2.ダンク島へ向かう朝
九日目 5月6日(金)
雨の音が聞こえると思った。
今日はダンク島に行くつもりなのに、昨夜の雨がまだやんでいないのかと思った。
パパは今朝ももう起きている。
「・・・雨?」
「違うよ、スプリンクラーの音」
なんだ・・・。
「毎朝5時になると庭のスプリンクラーが動き出すんだよ。それも動く前にピーっていう音がするんだ。たぶん近くを歩いている人をぬらさないように警告音を出すんだと思う」
早朝5時のスプリンクラーが、実は毎朝パパの目覚ましがわりになっていたのだった。
さらに5時20分になると、衛星放送で日本のNHKニュースが始まる。
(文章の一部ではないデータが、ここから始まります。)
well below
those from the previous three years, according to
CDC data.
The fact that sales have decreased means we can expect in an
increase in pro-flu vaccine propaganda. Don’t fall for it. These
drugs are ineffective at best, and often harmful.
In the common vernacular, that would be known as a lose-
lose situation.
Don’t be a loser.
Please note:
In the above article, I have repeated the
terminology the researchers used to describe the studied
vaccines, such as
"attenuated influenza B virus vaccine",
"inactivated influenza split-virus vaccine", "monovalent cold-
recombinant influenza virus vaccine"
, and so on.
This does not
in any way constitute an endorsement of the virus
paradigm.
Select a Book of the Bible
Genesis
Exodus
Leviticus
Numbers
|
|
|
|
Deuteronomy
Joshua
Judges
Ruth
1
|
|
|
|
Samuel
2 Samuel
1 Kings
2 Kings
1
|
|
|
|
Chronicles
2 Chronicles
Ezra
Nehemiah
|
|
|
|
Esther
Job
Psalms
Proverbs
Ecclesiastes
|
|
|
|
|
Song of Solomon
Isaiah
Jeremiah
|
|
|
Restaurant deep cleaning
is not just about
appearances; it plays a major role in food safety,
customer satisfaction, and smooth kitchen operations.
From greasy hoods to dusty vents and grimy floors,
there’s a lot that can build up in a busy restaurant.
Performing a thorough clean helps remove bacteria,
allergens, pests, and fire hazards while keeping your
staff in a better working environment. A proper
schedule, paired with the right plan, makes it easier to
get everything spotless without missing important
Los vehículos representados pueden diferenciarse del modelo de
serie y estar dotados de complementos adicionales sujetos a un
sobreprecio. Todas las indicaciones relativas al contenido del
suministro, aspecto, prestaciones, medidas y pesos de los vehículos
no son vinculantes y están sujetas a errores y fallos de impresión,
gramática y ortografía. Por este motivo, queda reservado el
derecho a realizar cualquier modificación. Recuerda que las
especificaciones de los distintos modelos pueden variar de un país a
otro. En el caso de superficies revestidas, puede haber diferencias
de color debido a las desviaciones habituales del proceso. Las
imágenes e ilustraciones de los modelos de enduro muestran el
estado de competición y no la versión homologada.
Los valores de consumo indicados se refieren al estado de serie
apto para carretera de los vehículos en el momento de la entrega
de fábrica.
これを見てから朝のビーチに出かけるのが彼の日課だった。
今朝のビーチも雲が多い。
雨は降っていないが、東西南北見回して、空全面に浮かぶ雲。
青空はぽつりぽつりとわずかな雲の切れ目に。
日の出とともに海は沈んだ赤紫色になり、雲はルネッサンス期に描かれたミケランジェロの天井画のように水色とオレンジ色が入り交じった繊細な色合いになる。